◆ **ASSIGNMENT**:
Restate the data below word for word, leaving nothing out.

Stored dataset items:
== Segment start ==
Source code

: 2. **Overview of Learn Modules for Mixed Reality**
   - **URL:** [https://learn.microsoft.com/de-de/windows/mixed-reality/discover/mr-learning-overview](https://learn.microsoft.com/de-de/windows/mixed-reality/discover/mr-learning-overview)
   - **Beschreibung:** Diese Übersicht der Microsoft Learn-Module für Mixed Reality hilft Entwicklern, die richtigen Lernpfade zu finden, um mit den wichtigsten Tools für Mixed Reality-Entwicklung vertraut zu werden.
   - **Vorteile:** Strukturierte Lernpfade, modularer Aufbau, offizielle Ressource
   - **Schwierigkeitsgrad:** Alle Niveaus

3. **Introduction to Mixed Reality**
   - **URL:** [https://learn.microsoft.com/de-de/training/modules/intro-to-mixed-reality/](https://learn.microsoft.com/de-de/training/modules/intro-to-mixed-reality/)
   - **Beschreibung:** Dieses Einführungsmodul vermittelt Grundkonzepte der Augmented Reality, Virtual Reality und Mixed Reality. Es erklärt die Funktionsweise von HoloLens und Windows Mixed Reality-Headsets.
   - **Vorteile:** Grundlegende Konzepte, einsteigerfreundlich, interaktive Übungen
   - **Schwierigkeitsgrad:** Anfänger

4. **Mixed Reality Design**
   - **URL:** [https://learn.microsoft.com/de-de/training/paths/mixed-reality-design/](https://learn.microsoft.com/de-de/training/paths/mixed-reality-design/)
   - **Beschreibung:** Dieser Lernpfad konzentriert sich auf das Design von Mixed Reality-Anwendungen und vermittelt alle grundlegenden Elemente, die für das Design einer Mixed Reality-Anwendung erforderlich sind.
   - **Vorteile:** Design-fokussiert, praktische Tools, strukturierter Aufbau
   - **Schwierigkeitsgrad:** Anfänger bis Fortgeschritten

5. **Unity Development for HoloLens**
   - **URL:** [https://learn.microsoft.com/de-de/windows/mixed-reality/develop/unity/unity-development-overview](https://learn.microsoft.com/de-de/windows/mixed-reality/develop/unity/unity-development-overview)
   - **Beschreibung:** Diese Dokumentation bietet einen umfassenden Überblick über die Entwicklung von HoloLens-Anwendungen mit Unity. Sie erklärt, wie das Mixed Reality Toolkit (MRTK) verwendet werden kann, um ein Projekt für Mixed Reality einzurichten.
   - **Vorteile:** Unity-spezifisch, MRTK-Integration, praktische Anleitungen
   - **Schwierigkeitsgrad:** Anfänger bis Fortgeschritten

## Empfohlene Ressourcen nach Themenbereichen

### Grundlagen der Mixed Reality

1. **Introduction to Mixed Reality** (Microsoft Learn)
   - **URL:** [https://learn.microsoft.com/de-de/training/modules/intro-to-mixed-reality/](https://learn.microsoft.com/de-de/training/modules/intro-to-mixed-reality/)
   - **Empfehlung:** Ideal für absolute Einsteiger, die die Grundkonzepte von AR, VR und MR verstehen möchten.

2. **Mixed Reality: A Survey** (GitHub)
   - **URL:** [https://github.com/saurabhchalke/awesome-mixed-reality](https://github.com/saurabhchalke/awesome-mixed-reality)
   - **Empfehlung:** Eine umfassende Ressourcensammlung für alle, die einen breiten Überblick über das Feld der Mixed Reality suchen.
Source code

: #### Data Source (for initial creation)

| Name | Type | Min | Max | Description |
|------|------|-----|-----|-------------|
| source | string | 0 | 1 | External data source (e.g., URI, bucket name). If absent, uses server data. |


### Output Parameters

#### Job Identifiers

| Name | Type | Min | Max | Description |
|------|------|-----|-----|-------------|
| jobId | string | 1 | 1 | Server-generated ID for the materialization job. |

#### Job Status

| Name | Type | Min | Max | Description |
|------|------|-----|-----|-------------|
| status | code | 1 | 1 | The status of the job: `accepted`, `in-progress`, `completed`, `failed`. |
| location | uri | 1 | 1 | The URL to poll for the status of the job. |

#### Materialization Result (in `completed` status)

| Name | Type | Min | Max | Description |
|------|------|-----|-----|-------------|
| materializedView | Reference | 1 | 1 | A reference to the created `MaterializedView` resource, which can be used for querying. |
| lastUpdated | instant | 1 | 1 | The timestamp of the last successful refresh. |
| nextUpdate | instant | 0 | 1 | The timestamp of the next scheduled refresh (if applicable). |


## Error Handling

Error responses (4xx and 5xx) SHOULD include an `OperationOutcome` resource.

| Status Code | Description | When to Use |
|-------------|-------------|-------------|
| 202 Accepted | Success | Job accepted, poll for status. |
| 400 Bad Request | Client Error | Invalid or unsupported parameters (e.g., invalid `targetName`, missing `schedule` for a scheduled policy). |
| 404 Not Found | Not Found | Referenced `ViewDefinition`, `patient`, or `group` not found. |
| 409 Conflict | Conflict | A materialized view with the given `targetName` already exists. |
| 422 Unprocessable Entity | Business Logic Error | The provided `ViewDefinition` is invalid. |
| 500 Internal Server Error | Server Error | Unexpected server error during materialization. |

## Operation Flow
== Segment end ==
◆ **RESPONSE BOX**:
Source code

: 2. **Overview of Learn Modules for Mixed Reality**
   - **URL:** [https://learn.microsoft.com/de-de/windows/mixed-reality/discover/mr-learning-overview](https://learn.microsoft.com/de-de/windows/mixed-reality/discover/mr-learning-overview)
   - **Beschreibung:** Diese Übersicht der Microsoft Learn-Module für Mixed Reality hilft Entwicklern, die richtigen Lernpfade zu finden, um mit den wichtigsten Tools für Mixed Reality-Entwicklung vertraut zu werden.
   - **Vorteile:** Strukturierte Lernpfade, modularer Aufbau, offizielle Ressource
   - **Schwierigkeitsgrad:** Alle Niveaus

3. **Introduction to Mixed Reality**
   - **URL:** [https://learn.microsoft.com/de-de/training/modules/intro-to-mixed-reality/](https://learn.microsoft.com/de-de/training/modules/intro-to-mixed-reality/)
   - **Beschreibung:** Dieses Einführungsmodul vermittelt Grundkonzepte der Augmented Reality, Virtual Reality und Mixed Reality. Es erklärt die Funktionsweise von HoloLens und Windows Mixed Reality-Headsets.
   - **Vorteile:** Grundlegende Konzepte, einsteigerfreundlich, interaktive Übungen
   - **Schwierigkeitsgrad:** Anfänger

4. **Mixed Reality Design**
   - **URL:** [https://learn.microsoft.com/de-de/training/paths/mixed-reality-design/](https://learn.microsoft.com/de-de/training/paths/mixed-reality-design/)
   - **Beschreibung:** Dieser Lernpfad konzentriert sich auf das Design von Mixed Reality-Anwendungen und vermittelt alle grundlegenden Elemente, die für das Design einer Mixed Reality-Anwendung erforderlich sind.
   - **Vorteile:** Design-fokussiert, praktische Tools, strukturierter Aufbau
   - **Schwierigkeitsgrad:** Anfänger bis Fortgeschritten

5. **Unity Development for HoloLens**
   - **URL:** [https://learn.microsoft.com/de-de/windows/mixed-reality/develop/unity/unity-development-overview](https://learn.microsoft.com/de-de/windows/mixed-reality/develop/unity/unity-development-overview)
   - **Beschreibung:** Diese Dokumentation bietet einen umfassenden Überblick über die Entwicklung von HoloLens-Anwendungen mit Unity. Sie erklärt, wie das Mixed Reality Toolkit (MRTK) verwendet werden kann, um ein Projekt für Mixed Reality einzurichten.
   - **Vorteile:** Unity-spezifisch, MRTK-Integration, praktische Anleitungen
   - **Schwierigkeitsgrad:** Anfänger bis Fortgeschritten

## Empfohlene Ressourcen nach Themenbereichen

### Grundlagen der Mixed Reality

1. **Introduction to Mixed Reality** (Microsoft Learn)
   - **URL:** [https://learn.microsoft.com/de-de/training/modules/intro-to-mixed-reality/](https://learn.microsoft.com/de-de/training/modules/intro-to-mixed-reality/)
   - **Empfehlung:** Ideal für absolute Einsteiger, die die Grundkonzepte von AR, VR und MR verstehen möchten.

2. **Mixed Reality: A Survey** (GitHub)
   - **URL:** [https://github.com/saurabhchalke/awesome-mixed-reality](https://github.com/saurabhchalke/awesome-mixed-reality)
   - **Empfehlung:** Eine umfassende Ressourcensammlung für alle, die einen breiten Überblick über das Feld der Mixed Reality suchen.
Source code

: #### Data Source (for initial creation)

| Name | Type | Min | Max | Description |
|------|------|-----|-----|-------------|
| source | string | 0 | 1 | External data source (e.g., URI, bucket name). If absent, uses server data. |


### Output Parameters

#### Job Identifiers

| Name | Type | Min | Max | Description |
|------|------|-----|-----|-------------|
| jobId | string | 1 | 1 | Server-generated ID for the materialization job. |

#### Job Status

| Name | Type | Min | Max | Description |
|------|------|-----|-----|-------------|
| status | code | 1 | 1 | The status of the job: `accepted`, `in-progress`, `completed`, `failed`. |
| location | uri | 1 | 1 | The URL to poll for the status of the job. |

#### Materialization Result (in `completed` status)

| Name | Type | Min | Max | Description |
|------|------|-----|-----|-------------|
| materializedView | Reference | 1 | 1 | A reference to the created `MaterializedView` resource, which can be used for querying. |
| lastUpdated | instant | 1 | 1 | The timestamp of the last successful refresh. |
| nextUpdate | instant | 0 | 1 | The timestamp of the next scheduled refresh (if applicable). |


## Error Handling

Error responses (4xx and 5xx) SHOULD include an `OperationOutcome` resource.

| Status Code | Description | When to Use |
|-------------|-------------|-------------|
| 202 Accepted | Success | Job accepted, poll for status. |
| 400 Bad Request | Client Error | Invalid or unsupported parameters (e.g., invalid `targetName`, missing `schedule` for a scheduled policy). |
| 404 Not Found | Not Found | Referenced `ViewDefinition`, `patient`, or `group` not found. |
| 409 Conflict | Conflict | A materialized view with the given `targetName` already exists. |
| 422 Unprocessable Entity | Business Logic Error | The provided `ViewDefinition` is invalid. |
| 500 Internal Server Error | Server Error | Unexpected server error during materialization. |

## Operation Flow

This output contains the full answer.